(REQUIRED ACTION)
In the text about reading, what other things does the writer say they were battling in life? List all of them.

(TEXT)
I entered in middle school with an unhealthy dose of hatred for reading. I stopped reading for fun at this point. I didn’t pick up any other books until high school. There were other things in my life that I was battling, such as crippling social anxiety, shyness, diagnosed depression, and the stigma of poverty. This wasn’t the best of times. I don’t like to linger on this period of my life.
In high school, I slowly turned my thoughts towards reading for fun once again. My main issue was the lack of knowledge about what was available. We didn’t have Goodreads and Amazon back in the day. I didn’t care for classics (I tried to read Cold Sassy Tree and HATED it) and I had no close friends to ask about book recommendations. I was lucky enough to discover Cynthia Voigt and Stephen King, but I wasn’t reading consistently. I also read a few Sweet Valley High books, but I was so insanely jealous of the girls that finally gave up on the series. I was a social outcast – why did I want to read about pretty, popular cheerleaders and beauty queens? I did borrow some of the horror paperbacks in my life skills class, since it was all the rage when I was in high school. I can recall two of the books that I enjoyed the most: One was about a girl killing off her classmates, because her sister almost burned to death (one was named Nell), and The Immortal by Christopher Pike.

(INFORMATION SHOWN)
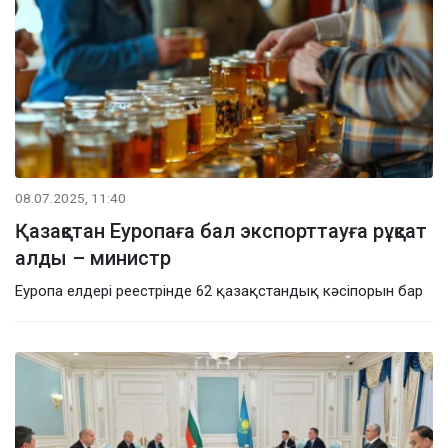
08.07.2025, 11:40
Қазақстан Еуропаға бал экспорттауға рұқсат
алды – министр
Еуропа елдері реестрінде 62 қазақстандық кәсіпорын бар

(OUTPUT FOR THIS EXERCISE)
- crippling social anxiety
- shyness
- diagnosed depression
- the stigma of poverty